Zinke Plans To Destroy Interior Dept Records On Endangered Species
Reprinted with permission from DCReport.
Republicans have been trying to weaken protections for endangered animals and now they are trying to get permission to destroy some records about what animals are protected.
Trump’s Interior Department, headed by Ryan Zinke, wants to destroy records such as proposals to help endangered species recover and proposals for protecting where the animals live. The request is part of a proposed massive purge of Interior records that also includes records about oil and gas leases, timber sales, dams and land purchases.
“This is really bad for endangered species, which need to be monitored over time and to ensure conservation action has been effective,” said Noah Greenwald of the Center for Biological Diversity. “This is yet another attempt by the Trump administration to undermine protections for endangered species for their buddies in various polluting industries.”
The reviewers did recommend permanently keeping records including final and summarized reports about endangered species and scientific assessments. Those records would be transferred to the National Archives where they would be more difficult to access under the Freedom of Information Act.
Writer Russ Kick whose web site, AltGov 2, features government data, said the Interior proposal is “a massive, department-wide request.”
More than 1,600 species have been listed as endangered or threatened under the Endangered Species Act which was signed into law by former President Richard Nixon in 1973. The law had strong support from Republicans in the 1970s.

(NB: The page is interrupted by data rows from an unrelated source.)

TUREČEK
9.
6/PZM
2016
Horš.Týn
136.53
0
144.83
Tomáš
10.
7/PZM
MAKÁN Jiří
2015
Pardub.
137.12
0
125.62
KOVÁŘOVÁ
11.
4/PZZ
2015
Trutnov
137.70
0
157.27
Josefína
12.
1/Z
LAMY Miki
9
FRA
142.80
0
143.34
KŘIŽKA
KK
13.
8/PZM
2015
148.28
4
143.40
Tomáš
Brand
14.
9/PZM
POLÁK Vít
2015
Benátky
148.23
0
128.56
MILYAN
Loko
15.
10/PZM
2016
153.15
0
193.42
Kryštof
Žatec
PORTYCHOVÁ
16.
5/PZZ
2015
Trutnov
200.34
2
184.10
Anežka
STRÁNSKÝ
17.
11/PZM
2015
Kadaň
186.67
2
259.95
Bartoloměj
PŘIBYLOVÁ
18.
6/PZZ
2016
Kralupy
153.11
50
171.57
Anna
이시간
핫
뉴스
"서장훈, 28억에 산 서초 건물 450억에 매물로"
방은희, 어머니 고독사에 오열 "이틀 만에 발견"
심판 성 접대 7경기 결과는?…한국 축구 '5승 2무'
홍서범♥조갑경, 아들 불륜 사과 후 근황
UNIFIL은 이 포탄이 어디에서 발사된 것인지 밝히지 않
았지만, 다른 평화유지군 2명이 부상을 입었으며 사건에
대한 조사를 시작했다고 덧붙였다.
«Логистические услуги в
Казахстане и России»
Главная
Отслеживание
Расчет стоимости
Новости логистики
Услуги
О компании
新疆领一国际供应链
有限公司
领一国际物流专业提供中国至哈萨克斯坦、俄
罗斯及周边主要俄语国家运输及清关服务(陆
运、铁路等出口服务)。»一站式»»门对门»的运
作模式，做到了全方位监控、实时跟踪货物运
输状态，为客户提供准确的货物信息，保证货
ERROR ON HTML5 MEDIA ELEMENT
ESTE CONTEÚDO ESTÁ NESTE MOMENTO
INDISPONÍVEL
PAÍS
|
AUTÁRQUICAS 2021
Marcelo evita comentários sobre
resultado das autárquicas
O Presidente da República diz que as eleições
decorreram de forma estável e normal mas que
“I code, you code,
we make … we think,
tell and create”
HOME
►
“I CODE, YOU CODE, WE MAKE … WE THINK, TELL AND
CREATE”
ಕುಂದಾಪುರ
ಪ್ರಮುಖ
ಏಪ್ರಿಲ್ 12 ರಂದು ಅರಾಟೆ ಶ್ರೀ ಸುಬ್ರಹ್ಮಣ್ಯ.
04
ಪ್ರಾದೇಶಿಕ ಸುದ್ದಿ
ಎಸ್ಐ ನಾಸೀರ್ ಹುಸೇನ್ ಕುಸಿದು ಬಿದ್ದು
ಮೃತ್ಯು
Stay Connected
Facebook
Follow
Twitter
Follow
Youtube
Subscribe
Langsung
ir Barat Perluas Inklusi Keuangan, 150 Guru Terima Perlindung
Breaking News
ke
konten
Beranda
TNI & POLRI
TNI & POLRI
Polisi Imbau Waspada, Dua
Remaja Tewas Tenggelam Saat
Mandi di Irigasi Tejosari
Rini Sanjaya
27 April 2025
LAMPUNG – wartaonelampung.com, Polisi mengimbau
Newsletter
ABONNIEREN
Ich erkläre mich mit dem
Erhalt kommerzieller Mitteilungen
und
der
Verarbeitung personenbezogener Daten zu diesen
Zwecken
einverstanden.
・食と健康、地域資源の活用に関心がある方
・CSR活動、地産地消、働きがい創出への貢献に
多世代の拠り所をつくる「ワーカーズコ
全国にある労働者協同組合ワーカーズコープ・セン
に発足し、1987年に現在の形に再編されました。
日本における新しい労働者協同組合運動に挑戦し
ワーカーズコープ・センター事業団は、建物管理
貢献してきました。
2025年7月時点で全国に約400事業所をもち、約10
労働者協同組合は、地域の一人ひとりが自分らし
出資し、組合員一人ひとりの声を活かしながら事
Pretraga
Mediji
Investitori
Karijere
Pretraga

Zinke is working to change how the Endangered Species Act is enforced. Zinke wants to make it easier to remove protection for a species and have less protection for threatened species. He recently hired Robert Gordon, the author of a report claiming the Endangered Species Act has cost our country hundreds of billions of dollars, as the deputy assistant secretary for policy at the Interior Department.
A recent memo at the U.S. Fish and Wildlife Service, part of the Interior Department, directs staffers to withhold or delay releasing some public documents about how the Endangered Species Act is carried out.